Journal article

Humanising brain injury rehabilitation: a qualitative study examining humanising approaches to engagement in the context of a storytelling advocacy programme

Acquired brain injury Storytelling Occupational therapy People with disability Australia

Building upon the findings of an earlier study that explored the experience and impact of narrative storytelling following acquired brain injury (ABI), this study sought to examine the engagement of storytelling facilitators with storytellers. Transcripts of in-depth interviews conducted with six storytelling facilitators were analysed drawing upon content analysis. The analysis included a process of mapping previously analysed data to a humanising values framework.

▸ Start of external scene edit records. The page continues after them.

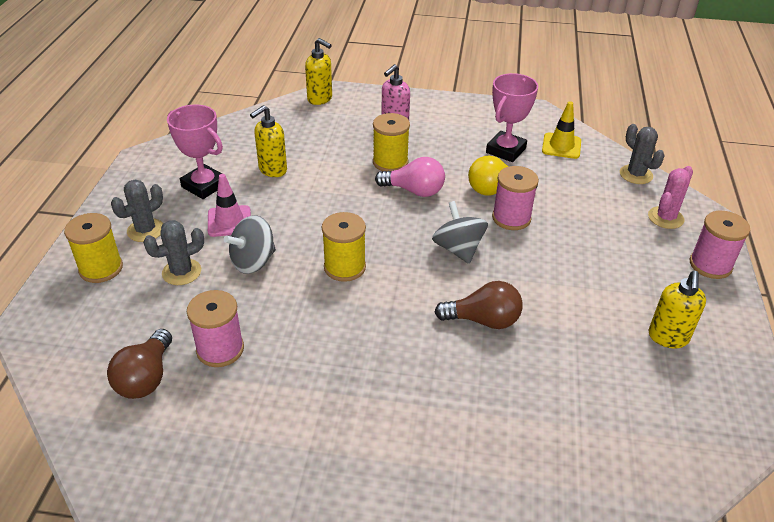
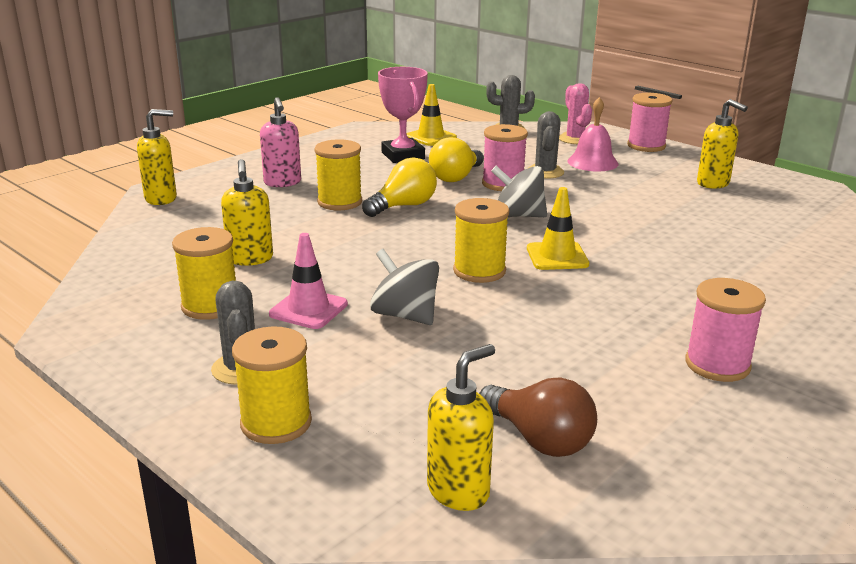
camera: 55 degrees left, 15 degrees down
grey cactus [143,220,204,285] -> grey cactus moved to [527,111,564,179]
pink trophy [167,104,223,199] -> yellow spool [172,227,236,320]
pink spool [187,290,244,367] -> pink spool moved to [685,278,766,382]
grey spinning top [224,215,276,274] -> grey spinning top turned 135 degrees clockwise [370,249,439,325]
pink light bulb [375,157,445,197] -> yellow light bulb [362,158,437,217]
brown light bulb [434,281,523,329] -> none
none -> yellow soap dispenser [427,344,495,511]
none -> yellow traffic cone [527,187,589,270]
none -> pink bell [567,97,618,171]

The findings of this study provide insights into how facilitators engaged in humanising practice within the context of a storytelling advocacy programme. The facilitator participants ranged in years of facilitation experience from 1 to 11 years, with a mix of professional backgrounds, including health care (3), journalism (1) and community development (2). Analysed facilitator data mapped to each of the eight dimensions of the framework (insiderness, agency, uniqueness, togetherness, sense-making, personal journey, sense of place and embodiment), with a breadth of codes represented in each dimension, revealing the depth of humanisation. This study extends our understanding of approaches to engagement with adults living with ABI, demonstrating the humanising potential of storytelling. Furthermore, the findings help us to think about what it means to be human, guiding us to find ways to better partner with and support adults living with brain injury.